◆ DIE AUFGABE ◆
Nenne bitte alle Entscheide des Bundesgerichts (BGE), die der Auszug aus den Erwägungen weiter unten zitiert, jeweils mit der angegebenen Fundstelle.

◆ TEXT DES DOKUMENTS ◆
»»

Auszug aus den Erwägungen:

              Das Bundesgericht zieht in Erwägung:

Erwägung 1

    1.- Der Warenumsatzsteuerbeschluss unterwirft der Abgabe unter
anderem die Lieferung im Inlande (Art. 13 Abs. 1 lit. a). Nach Art. 15
Abs. 1 liegt eine Lieferung vor, wenn der Abnehmer instand gesetzt wird,
im eigenen Namen - wie ein Eigentümer - über eine Ware zu verfügen, die
sich im Zeitpunkte der Verschaffung der Verfügungsmacht im Inlande befindet
(BGE 74 I 68). Als Lieferung gilt nach Abs. 2 daselbst auch die Ablieferung
einer auf Grund eines Werkvertrages oder Auftrages hergestellten Ware. Als
Herstellung ist nach der ausdrücklichen Vorschrift in Art. 10 Abs. 2
WUStB auch die Zusammensetzung einer Ware anzusehen. Ob die Herstellung
für den ausführenden Grossisten Arbeit und die Zulieferung von Material
oder nur Arbeit erfordert, ist gleichgültig (BGE 73 I 268 Erw. 2). Die
Ablieferung im Sinne von Art. 15 Abs. 2 ist vollzogen in dem Zeitpunkte,
da der Unternehmer oder Beauftragte dem Besteller oder Auftraggeber die
hergestellte Ware übergibt oder zu seiner Verfügung freigibt (BGE 74 I
70 Erw. 3).

    a) Aus den "allgemeinen Lieferungsbedingungen" der Beschwerdeführerin
ergibt sich, dass sie die bei ihr bestellten Maschinen "ab Werk"
liefert. Im Zeitpunkte, in dem der Abnehmer die Mitteilung der
Beschwerdeführerin erhält, dass die bestellte Maschine in der Fabrik
versandbereit zu seiner Verfügung steht, wird er instand gesetzt, über
die Ware im eigenen Namen zu verfügen. Damit ist eine Lieferung im Sinne
des Art. 15 WUStB vollzogen, was die Beschwerdeführerin auch anerkennt.

    b) Nach dieser Lieferung versendet die Beschwerdeführerin die Maschine,
sofern der Kunde nicht vorzieht, die Ware selber abzuholen oder durch
einen Dritten abholen zu lassen. Der Versand durch die Beschwerdeführerin
setzt einen besonderen Auftrag des Kunden voraus. Die Erfüllung dieses
Auftrages ist nicht Warenlieferung im Sinne des WUStB oder Teil einer
solchen, sondern tritt zu der im Werk der Beschwerdeführerin vollzogenen
Lieferung als selbständige Leistung hinzu, die der Warenumsatzsteuer
nicht unterliegt. Der Abnehmer empfängt vom Frachtführer dieselbe Ware,
die ihm bereits in der Fabrik der Beschwerdeführerin, bereit zum Versand,
zur Verfügung gestellt und damit geliefert worden ist; aus dem Gegenstand
der damaligen Lieferung ist bis zur Ablieferung durch den Frachtführer
nicht etwas Neues hergestellt worden. Diese Ablieferung fällt daher
nicht unter Art. 15 Abs. 2 WUStB.

««

◆ BEREITGESTELLTES MATERIAL ◆
»»

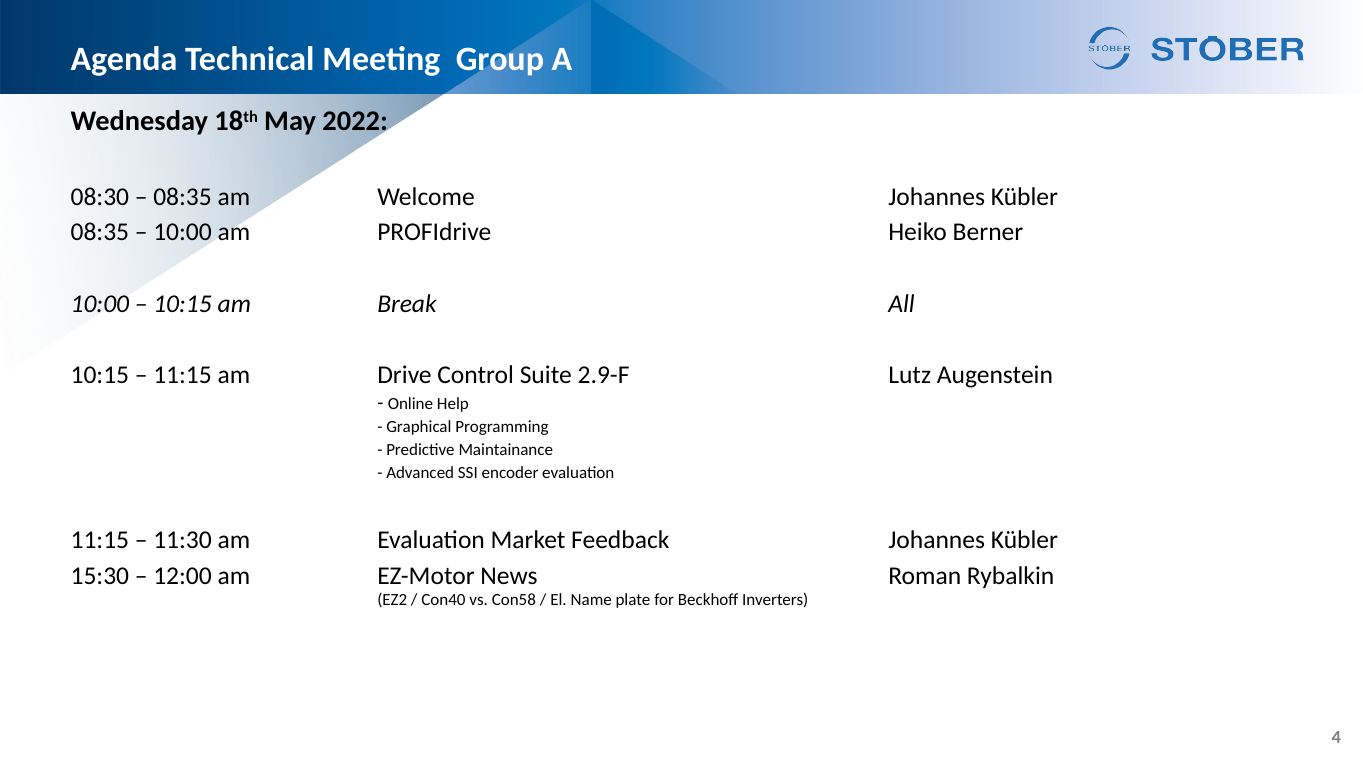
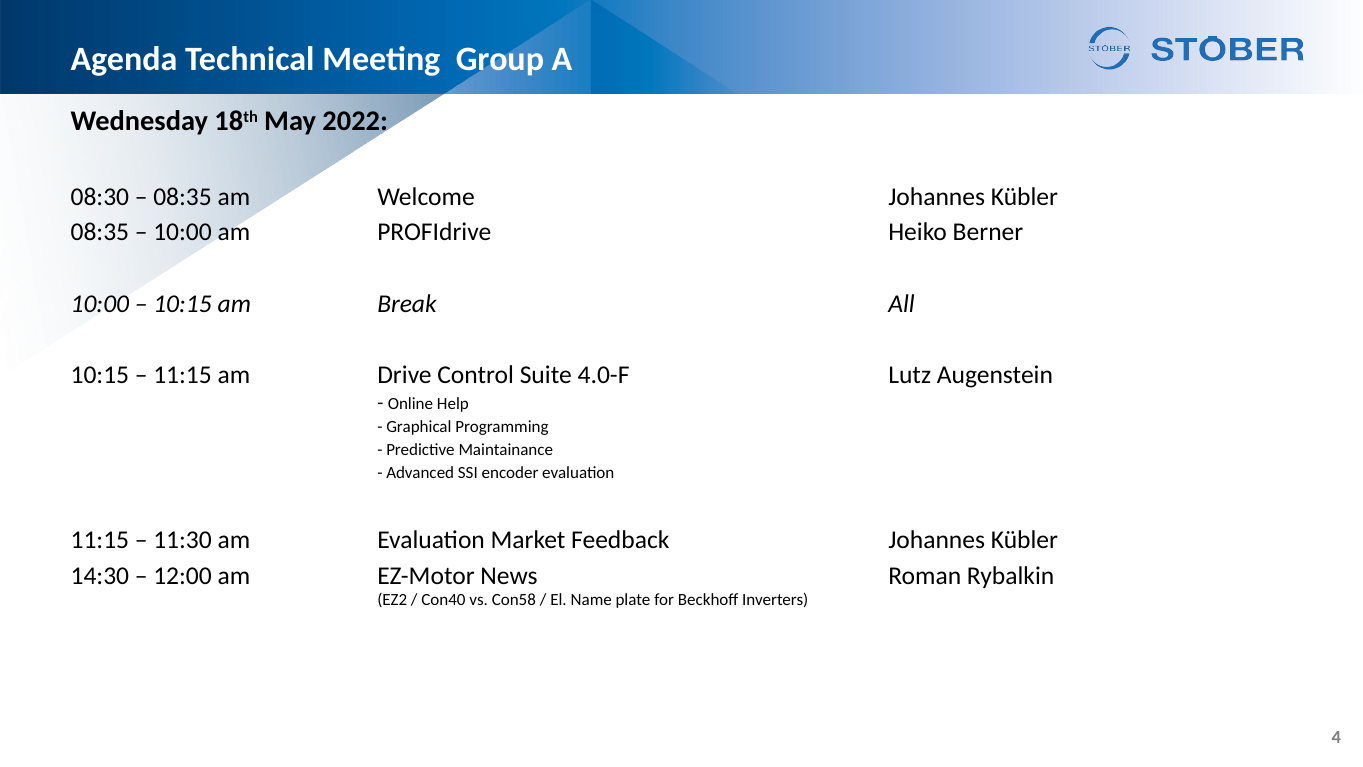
2.9-F: 2.9-F -> 4.0-F
15:30: 15:30 -> 14:30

««

◆ LÖSUNG DER AUFGABE ◆
- BGE 74 I 68
- BGE 73 I 268 Erw. 2
- BGE 74 I 70 Erw. 3